Harrison has dedicated his career to the preservation of endangered languages, and when he isn't lecturing, he travels the world to meet fellow linguists and indigenous speakers in places as far flung as Siberia, Mongolia, India, Papua New Guinea, Micronesia and Vanuatu. Now's he's returning to Boise, and will bring his experience to bear at Boise State with a public lecture on Friday, Feb. 16, slated for 3 p.m. in the Student Union Building Special Events Center.
Harrison's visit is the result of a collaboration between two colleges and a host of staff and student groups, including the College of Western Idaho Anthropology Department, the Boise State Anthropology Club, the Boise State Archaeological Student Association, the Boise State Linguistics Club and the Boise State Anthropology and English Departments, with funding coming from the Associated Students of Boise State University.
Professor John Ziker, the Boise State Department Chair of Anthropology, said that the idea was originally proposed by CWI, but his connection with Harrison, and the fact that Harrison had visited Boise State in the past, brought Boise State student groups on board.
"I've known David for 20 years," Ziker said, "He worked in Siberia for his dissertation, and I also worked in Siberia for my dissertation...[CWI staff and I] talked to the students, and they said 'Yeah, we'd be interested in trying to support this.'"
Before the lecture, Harrison will also join the Linguistics and Anthropology Club members for a smaller round-table discussion. In a joint email, Boise State Anthropology Club President Sue Roberts and Boise State Archaeological Student Association Officer Julie Julison said they have high hopes for both events.

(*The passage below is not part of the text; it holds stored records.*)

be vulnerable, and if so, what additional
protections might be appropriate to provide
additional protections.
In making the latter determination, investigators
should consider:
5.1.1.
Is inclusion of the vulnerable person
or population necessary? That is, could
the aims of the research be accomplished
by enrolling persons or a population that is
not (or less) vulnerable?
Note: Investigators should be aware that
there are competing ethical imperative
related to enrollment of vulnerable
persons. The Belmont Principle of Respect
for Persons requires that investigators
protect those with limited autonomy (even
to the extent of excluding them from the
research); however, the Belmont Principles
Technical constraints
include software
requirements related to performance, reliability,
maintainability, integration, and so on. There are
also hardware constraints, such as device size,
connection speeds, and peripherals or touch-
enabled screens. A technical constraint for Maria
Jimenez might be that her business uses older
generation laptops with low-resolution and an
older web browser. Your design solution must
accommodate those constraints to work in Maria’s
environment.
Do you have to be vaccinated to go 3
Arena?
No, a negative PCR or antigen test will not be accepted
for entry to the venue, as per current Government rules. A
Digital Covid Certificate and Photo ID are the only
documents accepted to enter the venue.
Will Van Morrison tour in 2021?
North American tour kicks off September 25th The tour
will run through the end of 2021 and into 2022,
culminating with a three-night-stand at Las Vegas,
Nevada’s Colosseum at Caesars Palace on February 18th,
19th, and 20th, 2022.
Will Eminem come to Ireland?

"The round-table discussions will give club members who are in the fields of anthropology and linguistics the opportunity to have direct interaction with Dr. Harrison," the duo wrote, adding that students will be able ask questions about how Harrison chooses which languages to investigate, and how they can get involved.

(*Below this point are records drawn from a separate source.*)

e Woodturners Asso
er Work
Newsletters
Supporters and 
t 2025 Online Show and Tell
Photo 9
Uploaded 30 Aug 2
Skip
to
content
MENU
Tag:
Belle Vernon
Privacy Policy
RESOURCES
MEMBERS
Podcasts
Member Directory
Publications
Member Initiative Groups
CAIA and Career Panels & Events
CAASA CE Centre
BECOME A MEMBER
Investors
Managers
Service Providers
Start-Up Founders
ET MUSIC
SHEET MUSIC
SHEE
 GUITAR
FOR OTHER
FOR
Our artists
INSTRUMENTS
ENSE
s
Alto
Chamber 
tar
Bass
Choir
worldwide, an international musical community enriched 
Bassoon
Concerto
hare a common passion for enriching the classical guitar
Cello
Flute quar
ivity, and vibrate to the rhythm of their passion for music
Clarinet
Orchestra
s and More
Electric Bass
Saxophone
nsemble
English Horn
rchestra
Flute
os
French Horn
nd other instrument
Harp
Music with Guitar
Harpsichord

Harrison is a heavy hitter in linguistics and anthropology circles, considering his past projects include co-directing the National Geographic Society Enduring Voices Project, and co-starring in the PBS documentary The Linguists, which followed Harrison and fellow linguist and Director of the Living Tongues Institute for Endangered Languages Dr. Gregory Anderson to Bolivia, India and beyond. The film was nominated for an Emmy in 2010, and brought awareness to what Ziker said is an important and under-recognized issue.

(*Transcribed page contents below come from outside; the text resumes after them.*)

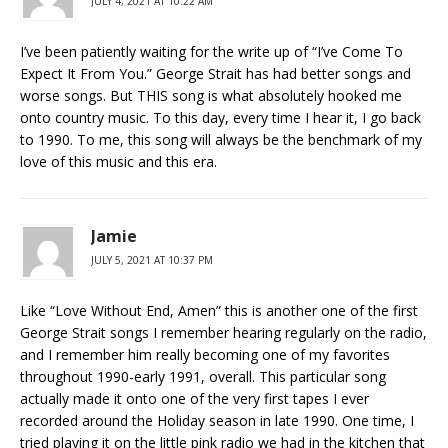
JULY 4, 2021 AT 10:22 AM
I’ve been patiently waiting for the write up of “I’ve Come To
Expect It From You.” George Strait has had better songs and
worse songs. But THIS song is what absolutely hooked me
onto country music. To this day, every time I hear it, I go back
to 1990. To me, this song will always be the benchmark of my
love of this music and this era.
Jamie
JULY 5, 2021 AT 10:37 PM
Like “Love Without End, Amen” this is another one of the first
George Strait songs I remember hearing regularly on the radio,
and I remember him really becoming one of my favorites
throughout 1990-early 1991, overall. This particular song
actually made it onto one of the very first tapes I ever
recorded around the Holiday season in late 1990. One time, I
tried playing it on the little pink radio we had in the kitchen that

"When languages become endangered or go extinct, it's obviously very important for the people that carried those languages, because they lose a lot of their traditions," Ziker said, "It's sort of like the canary in the coal mine, because diversity across human societies is a sign of a healthy system. When you lose diversity, including diversity in how people think about the world and how they talk about the world, then more of the population is committed to a more homogeneous strategy of dealing with the things that we're all challenged by."